According to the American Association of Health Plans, spending in the fee-for-service portion of Medicare will increase an average of 6.1% annually from 1998 to 2002, while payments to managed-care plans will increase only 2.4% per year. In some areas of the country, the group said, payments to health plans will actually decrease in the year 2000. That's when the reimbursement rate would fall from 95% of the average fee-for-service cost to 90% under the White House budget.
For example, plans in Dade County, Fla., which has a 37% managed-care penetration rate, are currently paid $748 a month per beneficiary. Under the White House plan, that rate would be frozen for 1998 and 1999 and would decrease to $723 a month in 2000. By 2002, the rate would go back up to $758.
Administration officials argue that competition between plans will ensure that they don't decrease benefits.
HCFA Administrator Bruce Vladeck said profitability varies from plan to plan, but his agency believes HMOs in the aggregate turn a healthy profit on their Medicare managed-care businesses.

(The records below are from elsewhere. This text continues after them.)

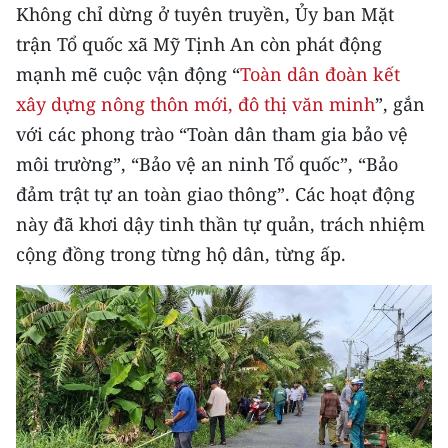
Media Pháp luật
Không chỉ dừng ở tuyên truyền, Ủy ban Mặt
trận Tổ quốc xã Mỹ Tịnh An còn phát động
Media Du lịch
mạnh mẽ cuộc vận động “
Toàn dân đoàn kết
Media Thế giới
xây dựng nông thôn mới, đô thị văn minh
”, gắn
với các phong trào “Toàn dân tham gia bảo vệ
Media Thể thao
môi trường”, “Bảo vệ an ninh Tổ quốc”, “Bảo
Media Giáo dục
đảm trật tự an toàn giao thông”. Các hoạt động
này đã khơi dậy tinh thần tự quản, trách nhiệm
Media Y tế
cộng đồng trong từng hộ dân, từng ấp.
Media Khoa học - Công nghệ
Media Môi trường
Ảnh
Infographic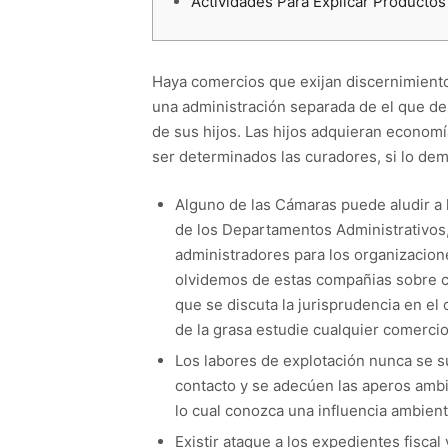
Actividades Para Explicar Productos
Haya comercios que exijan discernimiento
una administración separada de el que de
de sus hijos. Las hijos adquieran econom
ser determinados las curadores, si lo de
Alguno de las Cámaras puede aludir a l
de los Departamentos Administrativos, 
administradores para los organizacion
olvidemos de estas compañias sobre co
que se discuta la jurisprudencia en el
de la grasa estudie cualquier comercio
Los labores de explotación nunca se 
contacto y se adecúen las aperos ambie
lo cual conozca una influencia ambient
Existir ataque a los expedientes fiscal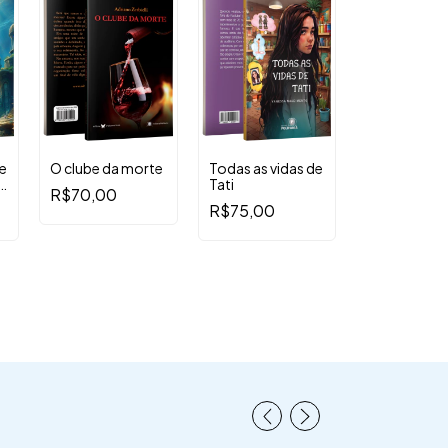
e
O clube da morte
Todas as vidas de
Tati
R$70,00
R$75,00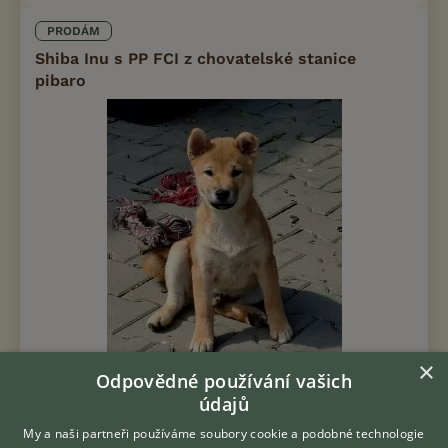
PRODÁM
Shiba Inu s PP FCI z chovatelské stanice
pibaro
×
Odpovědné používání vašich
údajů
Prodám Shiba inu - Nabízíme k prodeji červené pejska jménem
Homare s rodokmenem FCI z vrhu narozeného 1.května 2026(12
My a naši partneři používáme soubory cookie a podobné technologie
týdnu starý) Jsme chovatelská stanice PIBARO a více než 20 let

"If you look at the publicly available documentation, some of the recent mergers of publicly traded plans, particularly those that have big investments in their Medicare products, the suggestion is that this is a very attractive business," Vladeck said. "If you just look at the ratio of plans seeking to enter or expand to plans seeking to withdraw, it would suggest there's a lot of incentive for entry into this market."

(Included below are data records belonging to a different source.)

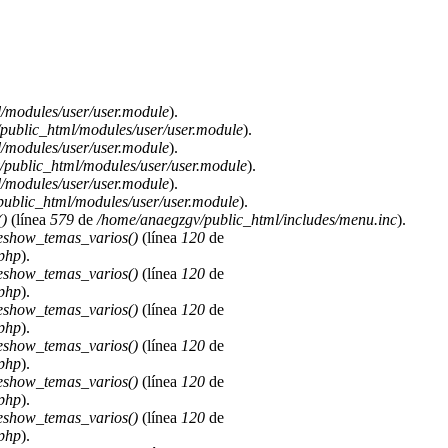
/modules/user/user.module
).
public_html/modules/user/user.module
).
/modules/user/user.module
).
public_html/modules/user/user.module
).
/modules/user/user.module
).
ublic_html/modules/user/user.module
).
)
(línea
579
de
/home/anaegzgv/public_html/includes/menu.inc
).
deshow_temas_varios()
(línea
120
de
.php
).
deshow_temas_varios()
(línea
120
de
.php
).
deshow_temas_varios()
(línea
120
de
.php
).
deshow_temas_varios()
(línea
120
de
.php
).
deshow_temas_varios()
(línea
120
de
.php
).
deshow_temas_varios()
(línea
120
de
.php
).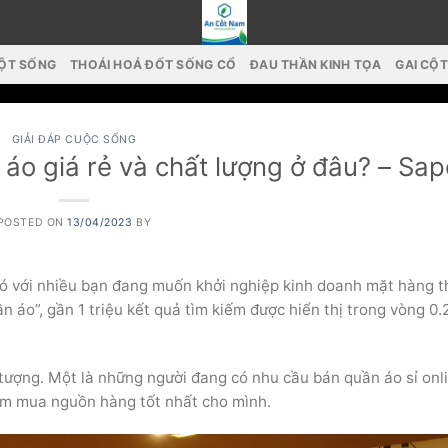
CỘT SỐNG
THOÁI HOÁ ĐỐT SỐNG CỔ
ĐAU THẦN KINH TỌA
GAI CỘ
GIẢI ĐÁP CUỘC SỐNG
áo giá rẻ và chất lượng ở đâu? – Sap
POSTED ON
13/04/2023
BY
hó với nhiều bạn đang muốn khởi nghiệp kinh doanh mặt hàng t
n áo”, gần 1 triệu kết quả tìm kiếm được hiển thị trong vòng 0.
 tượng. Một là những người đang có nhu cầu bán quần áo sỉ onl
tìm mua nguồn hàng tốt nhất cho mình.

But AAHP President Karen Ignagni said the 2.4% growth rate would cause many plans to reduce benefits or increase beneficiary costs. Ignagni said the AAHP doesn't collect profitability data for its member plans and couldn't estimate Medicare managed-care margins. But she noted that plan profits are regulated by HCFA.
One analyst said both sides in the debate have some valid arguments.
Will Applegate, with Kwasha Lipton Group in Fort Lee, N.J., said slowing the payment growth rate to 2.4% a year may cause some plans to reduce benefits, but "HMOs still will be attractive to retirees. For many HMOs, this business is highly profitable."
In other budget news, President Clinton met last week with congressional Republicans, and the two sides came away with vastly different views of the meeting. Clinton was upbeat after the conference, which came at his request. Republicans said the two sides were still far apart, particularly on entitlement spending.
Sen. Pete Domenici (R-N.M.) said savings on Medicare would have to be higher than the $82 billion in savings included in the White House budget.